Risk avoidance in crypto has been at an astoundingly high level for the past 10 months. And understandably so. The implications and fallout from Terra, Celsius, and FTX have created market participants with much less tolerance for tail risk.
At the moment, USDC trades at $0.88, which is a bit unreasonable per the current scenario. $0.88 assumes 0% recovery from Circle’s assets with SVB, and maybe even prices in a 0% (or low) recovery from Silvergate and Signature Bank.
(Image above: USDC Market cap via Coingecko)
Circle keeps most of its treasury bills in short-term notes; it’s furthest dated t-bills per the Jan. 2023 attestation expire about four months out. So duration mismatch is not as big of a concern, and their remaining assets are held at banks and likely other money market funds.
(Image Above: Composition of Circle’s direct exposure to treasuries matched with maturity of bills)
But if arbitrageurs continue to buy low on liquid venues and redeem their USDC for USD with Circle, it will force Circle to liquidate treasuries for cash to meet market demand. And this loop could end with a lower worst case estimate for USDC if they have to realize losses while selling those treasuries.
So while many see the disconnect in reality and believe there’s an opportunity to make money by buying USDC or longing the perpetual contract, there are an equal number of people keen to purge their tail risk no matter what the cost may be.
Overall, liquid venues can detach from recovery estimates even further as panic takes hold of crypto markets.

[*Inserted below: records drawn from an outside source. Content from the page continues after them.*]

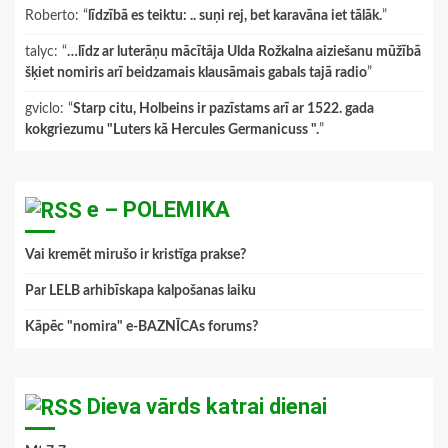
Roberto
: “
līdzībā es teiktu: .. suņi rej, bet karavāna iet tālāk.
”
talyc
: “
…līdz ar luterāņu mācītāja Ulda Rožkalna aiziešanu mūžībā
šķiet nomiris arī beidzamais klausāmais gabals tajā radio
”
gviclo
: “
Starp citu, Holbeins ir pazīstams arī ar 1522. gada
kokgriezumu "Luters kā Hercules Germanicuss ".
”
e – POLEMIKA
Vai kremēt mirušo ir kristīga prakse?
Par LELB arhibīskapa kalpošanas laiku
Kāpēc "nomira" e-BAZNĪCAs forums?
Dieva vārds katrai dienai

It would not be surprising to see this further escalate in the short-term.
Circle likely has a decent equity cushion from their accumulated interest income. And they’ve been a solid business, so one would imagine raising capital wouldn’t be a huge obstacle if the losses are containable. A small loss from SVB (and Signature Bank) could be absorbed and normalcy would resume. But the scale of panic selling will also be a key factor in determining what the worst case outcome looks like.
Again, a potential silver lining is that Circle is not sitting in a ton of low yield, long maturity bonds — which have been beaten down. And that seems to work in their favor with this situation, because it means they may be able to process redemptions without realizing too much in losses.
(Image above: As of Jan. 31, 2022, Circle held cash at 7 banks including Silvergate, SVB, and Signature)
One area of concern for many does seem to be what losses outside of SVB — specifically with Silvergate and Signature Bank — could look like. And that’s something I’m flying not too familiar with right now.
TL;DR – the scale of panic seems overblown right now and liquid markets can further detach from reality. But if redemptions kick in at scale and force Circle to liquidate their treasuries for a loss, the situation could spiral.